> Vorliegender Text:
'''

Ein Blackout von Deutschlands Stromnetzen ist nach Ansicht von Krisenforscher Frank Roselieb eher unwahrscheinlich. Dennoch proben Netzbetreiber den Fall mit Notfallübungen wie am nächsten Dienstag an der Grenze zwischen Sachsen und Tschechien. Roselieb, Direktor des Kieler Instituts für Krisenforschung, erklärt im dpa-Interview die größten Risiken - und was im Notfall zu tun ist.
Wie wahrscheinlich ist das Szenario, dass es in Deutschland zu einem Strom-Blackout kommt?
Frank Roselieb: Ein großflächiger Stromausfall ist bei uns weniger wahrscheinlich als etwa in den USA. Auch im europäischen Vergleich stehen wir gut da. Anfällig für Blitzeis oder Stürme sind vor allem überirdische Netze, wie es sie viel in den USA gibt. Wenn wir in Deutschland allerdings die zentrale Nord-Süd-Stromtrasse bekommen, könnte das auch bei uns zu einem Problem werden. Entscheidend ist zudem, wie viele alternative und dezentrale Energiequellen ein Land hat. Durch die erneuerbaren Energien ist Deutschland in dieser Hinsicht gut aufgestellt. In der Zukunft wird die Blackout-Wahrscheinlichkeit vermutlich leicht von Bundesland zu Bundesland variieren. Im Norden, wo durch die Windräder viel Strom produziert und vergleichsweise wenig verbraucht wird, ist das Risiko weniger groß als etwa in Bayern oder Baden-Württemberg.
Ist Deutschland gerüstet für den Notfall?
Frank Roselieb: Deutschland ist insgesamt sehr gut auf Notlagen vorbereitet - viel besser als andere Länder der Welt. Wir haben gute und erprobte Notfallpläne und sind in Europa stark vernetzt. Das wiederum kann aber auch gefährlich werden, wenn Dominoeffekte auftreten. Wenn in einem Land ein Problem auftritt und es sich Strom aus einem anderen Netz holt, dann bricht im Extremfall auch dort das Netz zusammen.
Wird es mit der Energiewende wahrscheinlicher, dass es zu Blackouts kommt?

'''

> Aufgabe 1: Gib nur als Zahl an, wie viele Zeilen der Datensätze die Zeichenfolge "kern" enthalten.

> Extrahierte Daten:
'''

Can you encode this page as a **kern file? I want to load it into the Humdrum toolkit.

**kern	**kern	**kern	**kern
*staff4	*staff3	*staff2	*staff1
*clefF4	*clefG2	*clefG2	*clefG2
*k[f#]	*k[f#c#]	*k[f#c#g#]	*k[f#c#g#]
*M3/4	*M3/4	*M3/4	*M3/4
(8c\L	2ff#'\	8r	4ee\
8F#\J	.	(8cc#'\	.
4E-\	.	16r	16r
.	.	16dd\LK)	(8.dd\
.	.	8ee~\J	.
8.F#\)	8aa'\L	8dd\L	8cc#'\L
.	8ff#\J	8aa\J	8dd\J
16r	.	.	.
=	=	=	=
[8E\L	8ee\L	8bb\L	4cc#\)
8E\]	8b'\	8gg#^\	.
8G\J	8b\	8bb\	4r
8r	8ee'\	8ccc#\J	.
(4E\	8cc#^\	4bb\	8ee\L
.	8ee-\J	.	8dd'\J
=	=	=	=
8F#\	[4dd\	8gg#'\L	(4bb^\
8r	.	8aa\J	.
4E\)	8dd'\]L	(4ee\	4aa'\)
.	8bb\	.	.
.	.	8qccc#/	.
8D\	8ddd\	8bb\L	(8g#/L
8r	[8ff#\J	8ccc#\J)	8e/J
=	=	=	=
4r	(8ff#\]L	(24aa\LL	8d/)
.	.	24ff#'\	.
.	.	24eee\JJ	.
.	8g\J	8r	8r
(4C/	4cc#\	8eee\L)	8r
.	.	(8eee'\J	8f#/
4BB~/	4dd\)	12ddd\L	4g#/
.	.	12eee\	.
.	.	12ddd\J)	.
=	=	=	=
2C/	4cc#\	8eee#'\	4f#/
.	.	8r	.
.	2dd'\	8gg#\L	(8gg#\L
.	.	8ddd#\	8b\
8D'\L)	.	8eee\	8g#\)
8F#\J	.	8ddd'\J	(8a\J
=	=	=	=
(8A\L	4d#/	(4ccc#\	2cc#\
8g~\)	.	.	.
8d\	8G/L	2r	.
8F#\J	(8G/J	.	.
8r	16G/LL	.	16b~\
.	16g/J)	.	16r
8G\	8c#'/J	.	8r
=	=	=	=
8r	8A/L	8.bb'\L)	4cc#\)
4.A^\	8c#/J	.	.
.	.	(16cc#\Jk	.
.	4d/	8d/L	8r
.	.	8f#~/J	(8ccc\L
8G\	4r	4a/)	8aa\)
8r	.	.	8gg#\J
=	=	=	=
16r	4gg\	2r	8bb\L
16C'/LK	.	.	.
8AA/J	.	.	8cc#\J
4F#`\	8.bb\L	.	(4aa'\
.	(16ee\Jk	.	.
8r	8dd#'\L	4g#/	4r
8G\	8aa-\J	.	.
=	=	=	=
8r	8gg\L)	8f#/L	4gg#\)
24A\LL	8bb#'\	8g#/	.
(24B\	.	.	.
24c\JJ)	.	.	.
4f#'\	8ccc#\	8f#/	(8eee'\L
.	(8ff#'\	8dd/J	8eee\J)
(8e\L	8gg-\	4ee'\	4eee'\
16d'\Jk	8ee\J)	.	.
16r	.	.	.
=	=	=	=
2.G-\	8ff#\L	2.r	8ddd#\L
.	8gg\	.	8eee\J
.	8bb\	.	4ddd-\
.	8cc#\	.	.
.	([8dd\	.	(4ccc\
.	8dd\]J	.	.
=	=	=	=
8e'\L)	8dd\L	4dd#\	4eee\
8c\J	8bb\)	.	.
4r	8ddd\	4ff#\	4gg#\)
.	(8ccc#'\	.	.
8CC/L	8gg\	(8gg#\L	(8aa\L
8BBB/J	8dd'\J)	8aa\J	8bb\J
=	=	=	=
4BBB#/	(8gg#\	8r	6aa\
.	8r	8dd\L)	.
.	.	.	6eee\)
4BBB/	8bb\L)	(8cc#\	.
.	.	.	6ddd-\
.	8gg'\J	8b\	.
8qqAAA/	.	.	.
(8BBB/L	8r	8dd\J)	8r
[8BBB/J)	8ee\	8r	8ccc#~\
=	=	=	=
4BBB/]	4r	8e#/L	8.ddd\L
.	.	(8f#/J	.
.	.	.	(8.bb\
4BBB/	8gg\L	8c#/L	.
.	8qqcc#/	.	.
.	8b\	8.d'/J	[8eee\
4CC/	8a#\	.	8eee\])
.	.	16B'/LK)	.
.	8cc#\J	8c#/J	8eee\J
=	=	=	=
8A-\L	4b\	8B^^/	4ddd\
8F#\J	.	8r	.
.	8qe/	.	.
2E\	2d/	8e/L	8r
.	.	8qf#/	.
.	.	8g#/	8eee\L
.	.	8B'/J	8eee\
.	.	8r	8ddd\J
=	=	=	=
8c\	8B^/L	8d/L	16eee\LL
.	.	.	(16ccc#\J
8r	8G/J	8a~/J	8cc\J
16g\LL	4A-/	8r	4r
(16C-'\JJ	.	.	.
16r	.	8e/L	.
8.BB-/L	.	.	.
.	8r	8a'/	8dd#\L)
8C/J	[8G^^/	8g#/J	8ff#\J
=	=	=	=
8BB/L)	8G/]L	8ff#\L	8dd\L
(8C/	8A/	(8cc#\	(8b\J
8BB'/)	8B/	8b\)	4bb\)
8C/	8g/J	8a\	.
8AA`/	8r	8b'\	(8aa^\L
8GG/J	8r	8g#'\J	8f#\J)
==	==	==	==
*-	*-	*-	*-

'''

> Aufgabe 2: Welche Netze sind laut dem vorliegenden Text vor allem anfällig für Blitzeis oder Stürme?

> Vollständige Antwort 1: 2

> Vollständige Antwort 2: Vor allem überirdische Netze, wie es sie viel in den USA gibt.